* [TEXT]:
________

The Grieving Tree
Kat Locke- Jones
The last time I took a trip around the Sun without you I was three.
There’s this picture of us on the first day you ever came home, probably within minutes of me being promoted to an older sister of two. Mom still has the hospital band around her wrist and Dad’s shoes definitely give him more of a “Danny Tanner” vibe than the “Uncle Jesse” vibe he was probably going for. Kevin looks a little unclear about whether or not you’re worth putting down his Pooh Bear for, and in this very first picture of you and me, I’m reaching out to you.
This past trip around the Sun has been filled with me reaching out to you.
This first year without you was filled with trying to figure out what life meant without singing (read: screaming) K-Ci and JoJo’s “All My Life” on the way to the beach. It meant not having someone to analyze people’s shoes with on their way to communion at church. I went a year without having my iPhone charger stolen in the middle of the night. This year without you meant I didn’t have to buy an extra birthday gift for our parents because I knew you would forget. On Christmas Eve, if I’m being honest, I felt a little silly making Ritz cracker sandwiches with cocktail sauce, shrimp, and exactly one piece of cheddar cheese without you.
I struggled with what it meant to be a survivor of suicide loss. I knew how to be an older sister, but there isn’t exactly a handbook on being an older sister to someone who died of suicide.
For 23 years, being your older sister meant spending Sundays at the dinner table, telling Aedan that if he was a character on Full House, he would be Kimmi Gibbler. And then, after getting yelled at for teasing him, telling him that he was Comet instead. Being your sister meant having a girl buy me a free drink at the bar because she thought I would put in a good word with you. It meant after-work phone calls because we both hated driving in silence. It meant spending twenty minutes texting back and forth before we “approved” of an Instagram caption. It meant singing in the kitchen with Patty to a song we made up on the spot about Cheez-Its.
But, what does being your sister mean now that you’re not here?
I remember Dad sitting us all down one night as kids to read us The Giving Tree by Shel Silverstein. It’s such a small memory- Victor wanted to sleep in a sleeping bag instead of his bed, Kevin had a Yankee hat on, I wasn’t really paying too much attention because I had a loose tooth, and you were throwing a ball up in the air. I don’t even remember if we finished the book that night. But, growing up, I always knew the gist of the story- a tree gave everything it had for a boy that it loved.
I’m not sure if I truly understood the message as freckle-faced ten year old, but I was able to figure out that this was supposed to be a metaphor for the strength of love. That this touchy-feely sort of story was to represent the kindness and generosity found in love.
When you took your life last July, I kept coming back to this idea of love found in The Giving Tree. I never got to the stage of grief that is supposed to be filled with anger at you for leaving, but… I spent a lot of this year just wanting to know if you had even the slightest idea how much we all love you. About how much we would have given- branches and all- to have you back in our life.
And as I’ve spent this year grieving and trying to sort together whatever it means to be an older sister to someone who died of suicide, I’ve come to the conclusion that The Giving Tree is, well, kind of full of shit.
It took me a whole year to realize that love and strength are not measured by how much pain you can endure. It’s not measured by giving up so much of yourself that you feel depleted. It’s definitely not measured by how many times you “successfully” tell someone you have allergies instead of that you were actually crying in the car to a Justin Bieber song.

________

Collected data entries
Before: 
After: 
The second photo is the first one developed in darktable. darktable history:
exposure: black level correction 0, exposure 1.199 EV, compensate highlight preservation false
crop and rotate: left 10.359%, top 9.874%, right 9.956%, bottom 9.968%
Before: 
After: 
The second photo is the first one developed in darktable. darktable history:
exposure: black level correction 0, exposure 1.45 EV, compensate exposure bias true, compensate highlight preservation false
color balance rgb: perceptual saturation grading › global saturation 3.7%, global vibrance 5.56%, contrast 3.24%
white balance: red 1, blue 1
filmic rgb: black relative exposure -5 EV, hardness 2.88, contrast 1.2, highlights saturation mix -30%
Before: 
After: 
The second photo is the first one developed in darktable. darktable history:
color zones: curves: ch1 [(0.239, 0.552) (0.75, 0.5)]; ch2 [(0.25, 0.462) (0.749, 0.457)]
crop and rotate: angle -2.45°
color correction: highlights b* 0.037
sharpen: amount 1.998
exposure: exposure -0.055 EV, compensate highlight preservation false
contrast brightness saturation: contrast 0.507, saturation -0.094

________

* [WHAT YOU ARE ASKED TO DO]:
Answer from the text:
(a) How old was the writer the last time they went a year around the Sun without the person the text addresses?
(b) Which song did the two of them sing on the way to the beach?
(c) Who wrote the book that Dad read to the children one night?

* [OUTPUT OF THE TASK]:
(a) Three.
(b) K-Ci and JoJo's "All My Life".
(c) Shel Silverstein.